# TASK DETAILS:
For this exercise, write out the full listing that follows exactly and skip its pictures.

»»

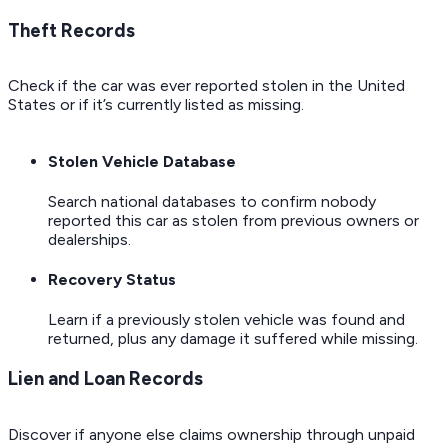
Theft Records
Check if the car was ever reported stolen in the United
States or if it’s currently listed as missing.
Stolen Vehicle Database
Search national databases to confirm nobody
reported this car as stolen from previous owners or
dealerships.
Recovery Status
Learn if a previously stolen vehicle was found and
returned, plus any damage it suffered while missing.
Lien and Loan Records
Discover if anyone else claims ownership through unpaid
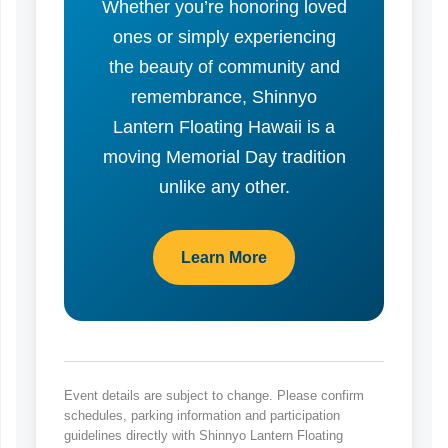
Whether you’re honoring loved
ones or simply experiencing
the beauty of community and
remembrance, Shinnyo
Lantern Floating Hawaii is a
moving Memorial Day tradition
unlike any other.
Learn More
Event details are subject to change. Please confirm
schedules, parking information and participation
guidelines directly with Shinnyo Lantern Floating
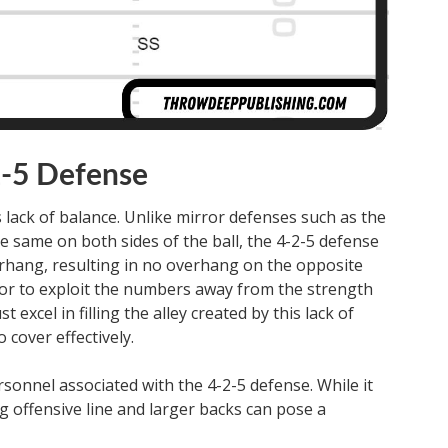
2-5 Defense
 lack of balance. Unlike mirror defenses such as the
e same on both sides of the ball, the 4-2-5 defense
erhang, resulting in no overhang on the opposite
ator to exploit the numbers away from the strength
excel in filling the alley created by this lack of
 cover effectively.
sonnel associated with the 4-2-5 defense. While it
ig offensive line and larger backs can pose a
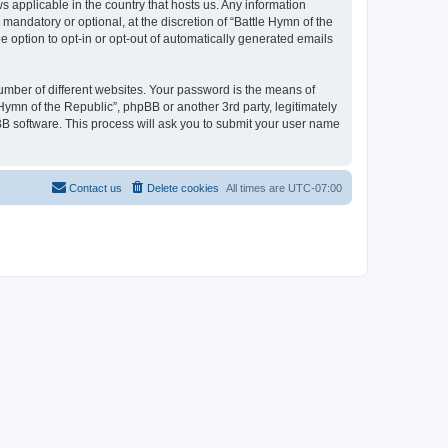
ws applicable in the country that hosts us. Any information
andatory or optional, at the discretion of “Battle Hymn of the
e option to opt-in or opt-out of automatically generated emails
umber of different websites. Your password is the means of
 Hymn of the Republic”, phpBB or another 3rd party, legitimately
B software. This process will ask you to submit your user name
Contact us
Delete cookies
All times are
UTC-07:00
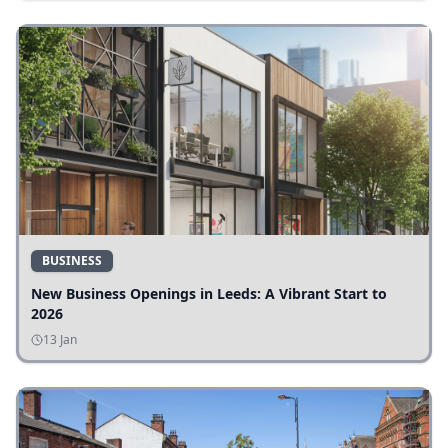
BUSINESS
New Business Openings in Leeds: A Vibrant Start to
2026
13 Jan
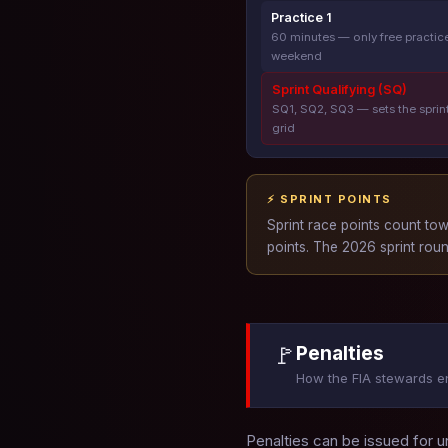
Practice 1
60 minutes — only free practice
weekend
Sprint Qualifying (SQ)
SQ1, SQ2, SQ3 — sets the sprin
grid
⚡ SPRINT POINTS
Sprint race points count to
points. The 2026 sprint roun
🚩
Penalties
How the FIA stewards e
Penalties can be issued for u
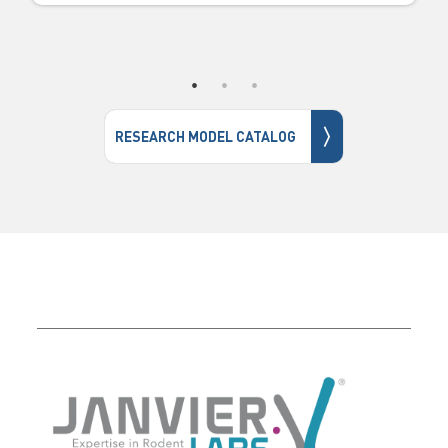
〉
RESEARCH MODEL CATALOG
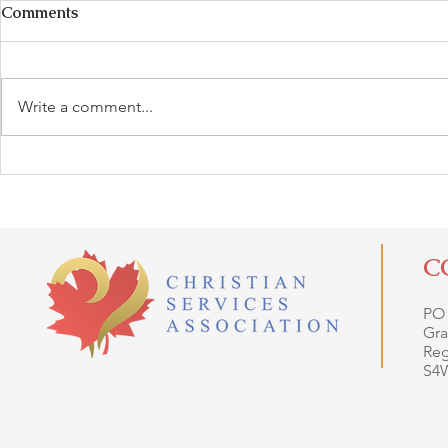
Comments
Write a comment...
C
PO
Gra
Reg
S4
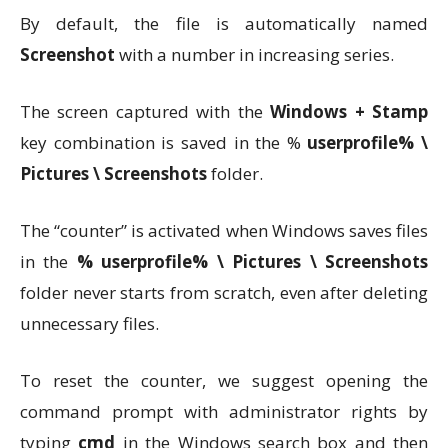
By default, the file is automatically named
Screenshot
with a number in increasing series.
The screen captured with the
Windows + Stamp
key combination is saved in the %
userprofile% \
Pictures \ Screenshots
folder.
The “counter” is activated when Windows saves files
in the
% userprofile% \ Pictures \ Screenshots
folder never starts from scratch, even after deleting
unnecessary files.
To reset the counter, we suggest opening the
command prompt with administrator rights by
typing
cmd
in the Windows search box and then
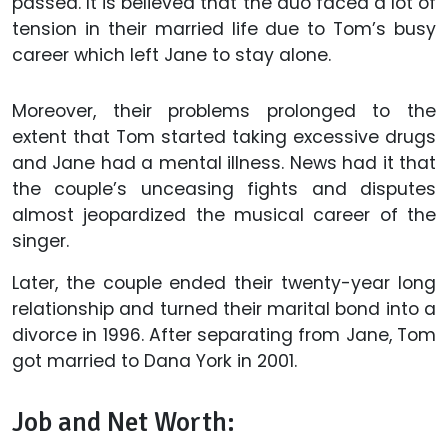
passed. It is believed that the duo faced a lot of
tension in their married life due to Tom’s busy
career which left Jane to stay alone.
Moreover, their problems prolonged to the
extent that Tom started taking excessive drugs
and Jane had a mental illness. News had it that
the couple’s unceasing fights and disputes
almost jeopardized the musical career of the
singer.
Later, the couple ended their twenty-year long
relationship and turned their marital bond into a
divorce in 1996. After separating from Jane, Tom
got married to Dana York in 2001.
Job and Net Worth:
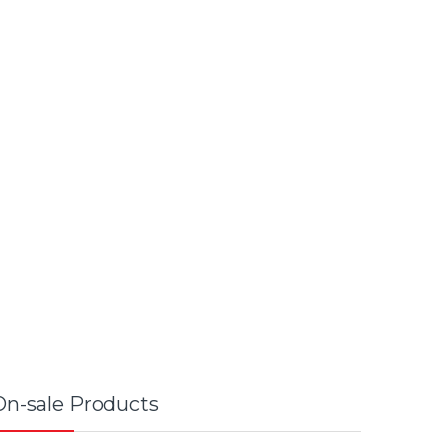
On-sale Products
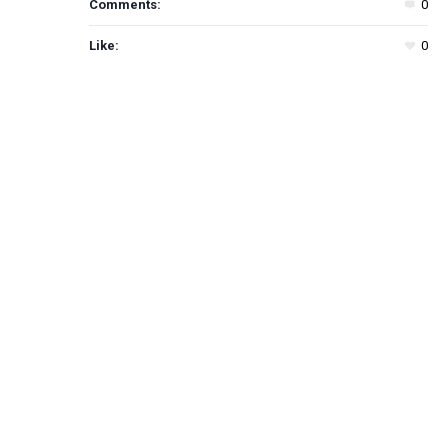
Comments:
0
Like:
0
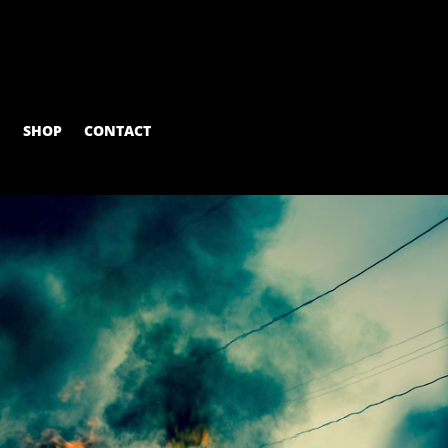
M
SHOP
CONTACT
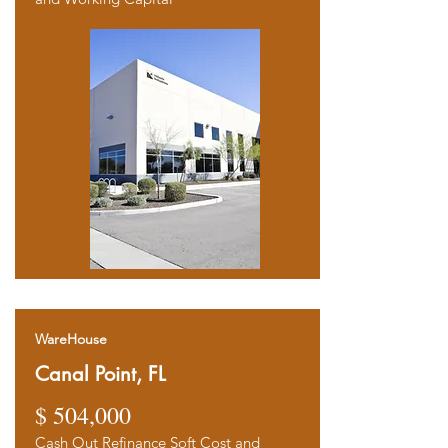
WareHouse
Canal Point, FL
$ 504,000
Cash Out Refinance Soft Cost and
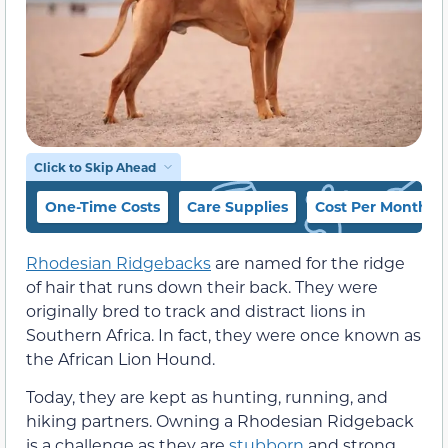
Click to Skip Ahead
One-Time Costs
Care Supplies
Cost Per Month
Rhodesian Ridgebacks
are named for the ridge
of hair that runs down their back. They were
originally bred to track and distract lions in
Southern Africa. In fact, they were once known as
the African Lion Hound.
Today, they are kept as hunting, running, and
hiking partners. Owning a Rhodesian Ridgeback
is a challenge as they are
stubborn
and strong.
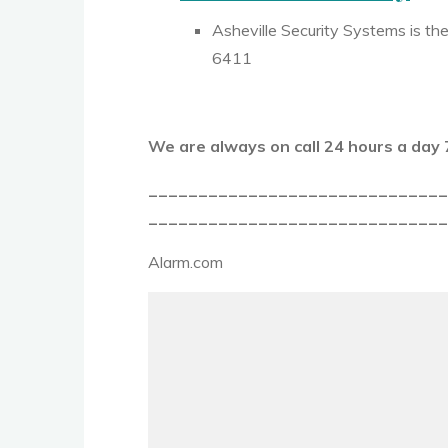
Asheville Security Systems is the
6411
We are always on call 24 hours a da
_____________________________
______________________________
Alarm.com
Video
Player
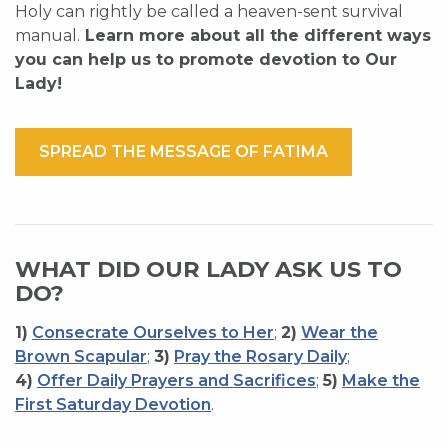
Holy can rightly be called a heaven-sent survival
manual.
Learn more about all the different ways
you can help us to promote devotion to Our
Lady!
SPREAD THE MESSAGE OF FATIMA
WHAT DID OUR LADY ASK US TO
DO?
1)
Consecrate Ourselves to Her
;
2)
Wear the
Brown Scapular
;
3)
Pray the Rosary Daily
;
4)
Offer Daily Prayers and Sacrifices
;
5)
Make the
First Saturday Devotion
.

««

# TASK RESULT:
Theft Records
Check if the car was ever reported stolen in the United
States or if it’s currently listed as missing.
Stolen Vehicle Database
Search national databases to confirm nobody
reported this car as stolen from previous owners or
dealerships.
Recovery Status
Learn if a previously stolen vehicle was found and
returned, plus any damage it suffered while missing.
Lien and Loan Records
Discover if anyone else claims ownership through unpaid
Whether you’re honoring loved
ones or simply experiencing
the beauty of community and
remembrance, Shinnyo
Lantern Floating Hawaii is a
moving Memorial Day tradition
unlike any other.
Learn More
Event details are subject to change. Please confirm
schedules, parking information and participation
guidelines directly with Shinnyo Lantern Floating
2-5 Defense
 lack of balance. Unlike mirror defenses such as the
e same on both sides of the ball, the 4-2-5 defense
erhang, resulting in no overhang on the opposite
ator to exploit the numbers away from the strength
excel in filling the alley created by this lack of
 cover effectively.
sonnel associated with the 4-2-5 defense. While it
ig offensive line and larger backs can pose a
ws applicable in the country that hosts us. Any information
andatory or optional, at the discretion of “Battle Hymn of the
e option to opt-in or opt-out of automatically generated emails
umber of different websites. Your password is the means of
 Hymn of the Republic”, phpBB or another 3rd party, legitimately
B software. This process will ask you to submit your user name
Contact us
Delete cookies
All times are
UTC-07:00
BUSINESS
New Business Openings in Leeds: A Vibrant Start to
2026
13 Jan
Practice 1
60 minutes — only free practice
weekend
Sprint Qualifying (SQ)
SQ1, SQ2, SQ3 — sets the sprin
grid
⚡ SPRINT POINTS
Sprint race points count to
points. The 2026 sprint roun
🚩
Penalties
How the FIA stewards e
Penalties can be issued for u
〉
RESEARCH MODEL CATALOG
Comments
Write a comment...
C
PO
Gra
Reg
S4
By default, the file is automatically named
Screenshot
with a number in increasing series.
The screen captured with the
Windows + Stamp
key combination is saved in the %
userprofile% \
Pictures \ Screenshots
folder.
The “counter” is activated when Windows saves files
in the
% userprofile% \ Pictures \ Screenshots
folder never starts from scratch, even after deleting
unnecessary files.
To reset the counter, we suggest opening the
command prompt with administrator rights by
typing
cmd
in the Windows search box and then
passed. It is believed that the duo faced a lot of
tension in their married life due to Tom’s busy
career which left Jane to stay alone.
Moreover, their problems prolonged to the
extent that Tom started taking excessive drugs
and Jane had a mental illness. News had it that
the couple’s unceasing fights and disputes
almost jeopardized the musical career of the
singer.
Later, the couple ended their twenty-year long
relationship and turned their marital bond into a
divorce in 1996. After separating from Jane, Tom
got married to Dana York in 2001.
Job and Net Worth:
On-sale Products
Comments:
0
Like:
0
M
SHOP
CONTACT
WareHouse
Canal Point, FL
$ 504,000
Cash Out Refinance Soft Cost and
Click to Skip Ahead
One-Time Costs
Care Supplies
Cost Per Month
Rhodesian Ridgebacks
are named for the ridge
of hair that runs down their back. They were
originally bred to track and distract lions in
Southern Africa. In fact, they were once known as
the African Lion Hound.
Today, they are kept as hunting, running, and
hiking partners. Owning a Rhodesian Ridgeback
is a challenge as they are
stubborn
and strong.
Asheville Security Systems is the
6411
We are always on call 24 hours a da
_____________________________
______________________________
Alarm.com
Video
Player
Holy can rightly be called a heaven-sent survival
manual.
Learn more about all the different ways
you can help us to promote devotion to Our
Lady!
SPREAD THE MESSAGE OF FATIMA
WHAT DID OUR LADY ASK US TO
DO?
1)
Consecrate Ourselves to Her
;
2)
Wear the
Brown Scapular
;
3)
Pray the Rosary Daily
;
4)
Offer Daily Prayers and Sacrifices
;
5)
Make the
First Saturday Devotion
.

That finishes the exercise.